The arrests came about 8:30 p.m. Saturday when police say a 13-year-old boy obstructed the sidewalk. Then a man was arrested. When police put the two in a van, demonstrators locked hands to prevent it from leaving. Four more people were arrested, including two 16-year-olds and Ernesto, 41.

St. Pete for Peace, which has come to BayWalk for more than two years, said the trouble began when the city put up barricades last month. Officials said they were for pedestrian safety and to accommodate the group. But protesters Tuesday challenged the city or Sembler Co. to come up with an example of someone who had been hurt.

Kamleiter, who is affiliated with the ACLU, called the police action intimidation and said he was researching legal action. "Our initial feelings were this was an effort by the St. Petersburg Police Department, the Sembler Co. in combination with the mayor's office to limit free speech," he said.

Sembler Co. president Craig Sher said he discussed the situation with city leaders, who recommended the barriers stay in place. "It's a good balance between free speech and letting our customers get in," Sher said Tuesday.

"We're just going to stay the course," he said.

St. Pete for Peace said it would do the same, pledging to return this Saturday and every Saturday until the war is over.

But some say the group, for all its talk about free speech, has been antagonistic toward those with other views.

Guy Cote, a middle school teacher in Tampa who was at BayWalk July 30 to watch Wedding Crashers, said a man asked him if he'd been to Iraq after noticing the Operation Iraqi Freedom T-shirt he wore. Cote said no, but that his brother had just returned from a yearlong tour.

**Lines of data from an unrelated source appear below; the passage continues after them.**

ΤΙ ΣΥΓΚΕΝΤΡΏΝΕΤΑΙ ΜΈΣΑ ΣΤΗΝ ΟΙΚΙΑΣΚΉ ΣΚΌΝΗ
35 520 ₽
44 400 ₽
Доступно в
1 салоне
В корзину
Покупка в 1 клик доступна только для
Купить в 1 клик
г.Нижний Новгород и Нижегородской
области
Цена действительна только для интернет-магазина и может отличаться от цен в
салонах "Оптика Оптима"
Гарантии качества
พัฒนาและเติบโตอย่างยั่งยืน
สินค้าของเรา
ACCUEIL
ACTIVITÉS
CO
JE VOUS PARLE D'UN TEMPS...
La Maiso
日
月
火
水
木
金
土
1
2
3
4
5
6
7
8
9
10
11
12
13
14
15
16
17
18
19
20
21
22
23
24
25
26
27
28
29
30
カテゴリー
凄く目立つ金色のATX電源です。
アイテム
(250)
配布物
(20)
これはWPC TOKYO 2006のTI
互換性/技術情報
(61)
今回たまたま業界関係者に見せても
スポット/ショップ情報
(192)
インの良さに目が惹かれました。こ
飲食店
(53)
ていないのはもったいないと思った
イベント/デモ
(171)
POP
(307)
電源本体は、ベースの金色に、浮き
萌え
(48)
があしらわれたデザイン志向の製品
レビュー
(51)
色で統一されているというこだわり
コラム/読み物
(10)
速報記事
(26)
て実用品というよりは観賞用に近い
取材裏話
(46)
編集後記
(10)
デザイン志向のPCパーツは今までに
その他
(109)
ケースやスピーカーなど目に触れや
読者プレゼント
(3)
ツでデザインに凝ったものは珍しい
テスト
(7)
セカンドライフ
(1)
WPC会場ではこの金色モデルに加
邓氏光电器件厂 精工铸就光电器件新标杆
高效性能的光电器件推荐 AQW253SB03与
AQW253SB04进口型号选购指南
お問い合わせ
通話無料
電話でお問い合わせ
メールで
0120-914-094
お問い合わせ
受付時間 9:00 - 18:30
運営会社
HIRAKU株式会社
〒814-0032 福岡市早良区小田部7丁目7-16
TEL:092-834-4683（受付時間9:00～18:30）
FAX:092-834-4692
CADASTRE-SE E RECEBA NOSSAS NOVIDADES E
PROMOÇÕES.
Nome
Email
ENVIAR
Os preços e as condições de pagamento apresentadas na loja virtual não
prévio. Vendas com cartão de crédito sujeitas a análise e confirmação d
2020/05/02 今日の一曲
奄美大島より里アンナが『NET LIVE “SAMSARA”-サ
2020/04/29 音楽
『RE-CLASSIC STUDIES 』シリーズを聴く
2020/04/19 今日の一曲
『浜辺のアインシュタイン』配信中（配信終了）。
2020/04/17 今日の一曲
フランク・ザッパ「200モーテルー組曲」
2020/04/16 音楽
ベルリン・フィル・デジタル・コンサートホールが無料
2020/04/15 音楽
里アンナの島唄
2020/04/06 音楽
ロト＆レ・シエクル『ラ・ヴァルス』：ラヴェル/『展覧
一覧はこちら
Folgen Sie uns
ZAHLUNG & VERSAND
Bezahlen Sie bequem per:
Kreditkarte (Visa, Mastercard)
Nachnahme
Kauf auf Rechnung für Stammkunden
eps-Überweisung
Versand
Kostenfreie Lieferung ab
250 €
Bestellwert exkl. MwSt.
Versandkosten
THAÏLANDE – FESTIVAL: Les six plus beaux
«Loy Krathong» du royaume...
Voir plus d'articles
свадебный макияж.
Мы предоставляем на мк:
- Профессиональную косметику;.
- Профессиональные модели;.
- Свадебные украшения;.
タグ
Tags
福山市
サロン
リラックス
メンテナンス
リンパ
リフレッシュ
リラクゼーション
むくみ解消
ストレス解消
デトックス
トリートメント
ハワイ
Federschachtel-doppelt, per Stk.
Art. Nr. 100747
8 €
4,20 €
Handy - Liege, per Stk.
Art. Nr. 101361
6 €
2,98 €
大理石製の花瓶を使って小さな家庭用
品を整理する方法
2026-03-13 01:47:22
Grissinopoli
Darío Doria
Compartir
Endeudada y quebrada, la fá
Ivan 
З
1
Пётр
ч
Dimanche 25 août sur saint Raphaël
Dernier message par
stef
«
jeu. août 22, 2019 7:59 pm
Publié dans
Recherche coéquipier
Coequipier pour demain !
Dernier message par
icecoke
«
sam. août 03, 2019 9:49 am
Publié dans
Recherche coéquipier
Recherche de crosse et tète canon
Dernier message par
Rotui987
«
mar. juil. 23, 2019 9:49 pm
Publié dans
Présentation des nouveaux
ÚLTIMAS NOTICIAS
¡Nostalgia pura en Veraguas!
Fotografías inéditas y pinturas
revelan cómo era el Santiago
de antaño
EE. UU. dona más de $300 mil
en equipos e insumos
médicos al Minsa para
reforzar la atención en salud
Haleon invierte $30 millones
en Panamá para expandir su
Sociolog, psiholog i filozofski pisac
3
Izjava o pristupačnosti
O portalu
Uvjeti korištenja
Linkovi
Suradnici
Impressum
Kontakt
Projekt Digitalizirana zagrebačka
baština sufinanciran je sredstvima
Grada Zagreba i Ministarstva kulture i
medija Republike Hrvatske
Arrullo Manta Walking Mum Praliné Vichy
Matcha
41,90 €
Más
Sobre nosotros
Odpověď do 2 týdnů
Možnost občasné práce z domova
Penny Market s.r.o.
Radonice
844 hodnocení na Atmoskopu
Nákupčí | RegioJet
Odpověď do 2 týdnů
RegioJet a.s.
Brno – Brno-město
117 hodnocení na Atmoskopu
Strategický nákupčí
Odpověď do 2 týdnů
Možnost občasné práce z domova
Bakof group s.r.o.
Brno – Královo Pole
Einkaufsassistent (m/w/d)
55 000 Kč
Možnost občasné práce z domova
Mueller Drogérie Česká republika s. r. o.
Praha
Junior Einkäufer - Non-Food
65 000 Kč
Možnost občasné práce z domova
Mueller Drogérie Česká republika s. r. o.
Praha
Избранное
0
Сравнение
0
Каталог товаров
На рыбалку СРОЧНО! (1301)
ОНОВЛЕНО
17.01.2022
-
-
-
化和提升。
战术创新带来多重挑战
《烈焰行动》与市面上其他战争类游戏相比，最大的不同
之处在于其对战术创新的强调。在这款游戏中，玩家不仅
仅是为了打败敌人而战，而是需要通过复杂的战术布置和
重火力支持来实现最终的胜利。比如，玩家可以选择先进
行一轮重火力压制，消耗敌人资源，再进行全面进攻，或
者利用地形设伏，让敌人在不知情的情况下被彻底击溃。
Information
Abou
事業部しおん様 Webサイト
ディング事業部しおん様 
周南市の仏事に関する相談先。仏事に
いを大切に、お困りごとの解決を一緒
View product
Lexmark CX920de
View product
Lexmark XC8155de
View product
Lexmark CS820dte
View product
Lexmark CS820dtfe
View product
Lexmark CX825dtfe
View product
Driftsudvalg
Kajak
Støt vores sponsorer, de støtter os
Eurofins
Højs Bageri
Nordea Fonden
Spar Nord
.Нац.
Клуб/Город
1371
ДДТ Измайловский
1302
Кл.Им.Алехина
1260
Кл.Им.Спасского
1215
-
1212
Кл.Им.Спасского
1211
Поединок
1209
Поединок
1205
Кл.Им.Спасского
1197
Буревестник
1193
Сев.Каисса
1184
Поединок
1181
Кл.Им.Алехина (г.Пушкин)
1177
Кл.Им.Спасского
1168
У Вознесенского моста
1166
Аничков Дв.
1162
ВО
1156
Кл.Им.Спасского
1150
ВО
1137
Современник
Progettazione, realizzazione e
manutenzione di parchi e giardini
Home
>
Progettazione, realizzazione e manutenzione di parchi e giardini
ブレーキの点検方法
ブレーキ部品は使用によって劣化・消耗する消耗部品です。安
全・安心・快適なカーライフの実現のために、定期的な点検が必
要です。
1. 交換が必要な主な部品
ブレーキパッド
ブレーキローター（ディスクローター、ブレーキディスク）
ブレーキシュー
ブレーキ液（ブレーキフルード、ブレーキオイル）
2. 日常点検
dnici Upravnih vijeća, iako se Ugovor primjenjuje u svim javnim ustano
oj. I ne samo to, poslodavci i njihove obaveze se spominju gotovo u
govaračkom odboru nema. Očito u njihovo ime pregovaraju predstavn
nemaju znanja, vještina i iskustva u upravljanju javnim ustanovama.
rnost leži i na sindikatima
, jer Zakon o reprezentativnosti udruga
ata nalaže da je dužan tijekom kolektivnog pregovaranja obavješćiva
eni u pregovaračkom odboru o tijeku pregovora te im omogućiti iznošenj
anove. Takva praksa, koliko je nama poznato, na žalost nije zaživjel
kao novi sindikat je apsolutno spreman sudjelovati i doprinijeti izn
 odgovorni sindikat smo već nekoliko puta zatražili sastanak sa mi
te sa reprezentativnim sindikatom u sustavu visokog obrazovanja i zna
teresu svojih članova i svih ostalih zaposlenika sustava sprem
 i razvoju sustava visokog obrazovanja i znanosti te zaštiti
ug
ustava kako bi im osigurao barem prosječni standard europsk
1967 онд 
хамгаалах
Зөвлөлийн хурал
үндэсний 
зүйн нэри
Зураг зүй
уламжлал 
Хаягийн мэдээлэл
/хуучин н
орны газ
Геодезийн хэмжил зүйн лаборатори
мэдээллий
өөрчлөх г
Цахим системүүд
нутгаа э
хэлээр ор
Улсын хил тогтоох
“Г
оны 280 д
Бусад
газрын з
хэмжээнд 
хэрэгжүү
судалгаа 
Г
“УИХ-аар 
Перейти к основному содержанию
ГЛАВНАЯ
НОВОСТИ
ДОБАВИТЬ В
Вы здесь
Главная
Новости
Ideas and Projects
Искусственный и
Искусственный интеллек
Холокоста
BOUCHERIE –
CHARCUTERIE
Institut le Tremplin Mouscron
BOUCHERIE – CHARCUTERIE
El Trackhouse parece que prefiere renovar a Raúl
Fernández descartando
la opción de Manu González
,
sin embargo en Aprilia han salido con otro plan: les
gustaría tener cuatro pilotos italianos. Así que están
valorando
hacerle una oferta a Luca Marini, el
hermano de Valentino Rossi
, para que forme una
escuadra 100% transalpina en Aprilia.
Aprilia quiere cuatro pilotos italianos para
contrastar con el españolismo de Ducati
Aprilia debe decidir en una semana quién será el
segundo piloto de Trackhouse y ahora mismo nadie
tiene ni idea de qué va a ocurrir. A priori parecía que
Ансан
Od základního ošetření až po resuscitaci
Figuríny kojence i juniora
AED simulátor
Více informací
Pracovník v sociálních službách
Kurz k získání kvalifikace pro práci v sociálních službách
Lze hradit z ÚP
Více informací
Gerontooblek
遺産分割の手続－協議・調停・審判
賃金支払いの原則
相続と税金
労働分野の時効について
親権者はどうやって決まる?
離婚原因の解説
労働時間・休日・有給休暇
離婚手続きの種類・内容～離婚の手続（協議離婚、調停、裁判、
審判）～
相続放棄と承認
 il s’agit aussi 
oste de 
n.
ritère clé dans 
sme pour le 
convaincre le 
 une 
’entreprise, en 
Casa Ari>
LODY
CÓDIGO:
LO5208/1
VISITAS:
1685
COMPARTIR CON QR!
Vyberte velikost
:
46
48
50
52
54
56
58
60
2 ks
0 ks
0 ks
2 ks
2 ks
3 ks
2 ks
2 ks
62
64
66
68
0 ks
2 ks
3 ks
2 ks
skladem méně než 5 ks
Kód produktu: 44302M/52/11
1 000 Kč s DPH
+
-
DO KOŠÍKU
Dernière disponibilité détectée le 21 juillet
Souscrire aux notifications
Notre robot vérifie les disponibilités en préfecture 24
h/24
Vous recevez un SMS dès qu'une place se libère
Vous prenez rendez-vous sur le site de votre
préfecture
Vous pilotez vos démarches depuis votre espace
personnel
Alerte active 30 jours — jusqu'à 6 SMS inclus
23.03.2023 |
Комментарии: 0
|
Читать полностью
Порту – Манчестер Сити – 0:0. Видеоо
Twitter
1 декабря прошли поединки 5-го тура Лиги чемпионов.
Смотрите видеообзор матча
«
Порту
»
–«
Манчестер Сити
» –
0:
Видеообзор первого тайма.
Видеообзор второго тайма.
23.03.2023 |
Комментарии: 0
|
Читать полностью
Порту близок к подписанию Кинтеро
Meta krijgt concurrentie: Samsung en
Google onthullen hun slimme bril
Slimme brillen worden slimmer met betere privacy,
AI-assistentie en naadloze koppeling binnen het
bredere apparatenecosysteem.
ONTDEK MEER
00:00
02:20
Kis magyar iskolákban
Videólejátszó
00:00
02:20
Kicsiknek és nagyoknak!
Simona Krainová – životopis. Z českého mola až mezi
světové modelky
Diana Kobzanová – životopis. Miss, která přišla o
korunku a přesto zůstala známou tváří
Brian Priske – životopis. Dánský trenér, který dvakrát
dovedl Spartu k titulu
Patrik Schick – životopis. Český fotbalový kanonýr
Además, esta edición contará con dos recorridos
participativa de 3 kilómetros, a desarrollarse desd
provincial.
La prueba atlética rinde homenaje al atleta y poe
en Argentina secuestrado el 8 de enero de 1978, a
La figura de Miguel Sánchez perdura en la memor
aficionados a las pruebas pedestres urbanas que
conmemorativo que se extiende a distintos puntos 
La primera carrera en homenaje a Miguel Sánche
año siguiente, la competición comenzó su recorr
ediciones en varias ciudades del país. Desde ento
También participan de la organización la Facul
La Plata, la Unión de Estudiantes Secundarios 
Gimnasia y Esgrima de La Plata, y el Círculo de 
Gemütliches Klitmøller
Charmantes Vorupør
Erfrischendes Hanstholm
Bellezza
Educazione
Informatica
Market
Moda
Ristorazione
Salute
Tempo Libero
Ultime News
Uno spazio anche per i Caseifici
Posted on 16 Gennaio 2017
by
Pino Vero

"He called my brother a terrorist ... and a Nazi," Cote said. "He said they're killing innocent people over there and he wished my brother came home in a body bag." Cote, 36, said he told an officer he wanted to press charges of harassment against the protester.

The officer, Cote said, replied that he should complain to the mayor's office. He did.

"I fully understand the freedom of speech and support the freedom of speech," he said Tuesday. "But that does not give people the right to harass others."

Ernesto said he hadn't heard of the incident, but added, "We don't want any Americans killed or any Iraqis killed."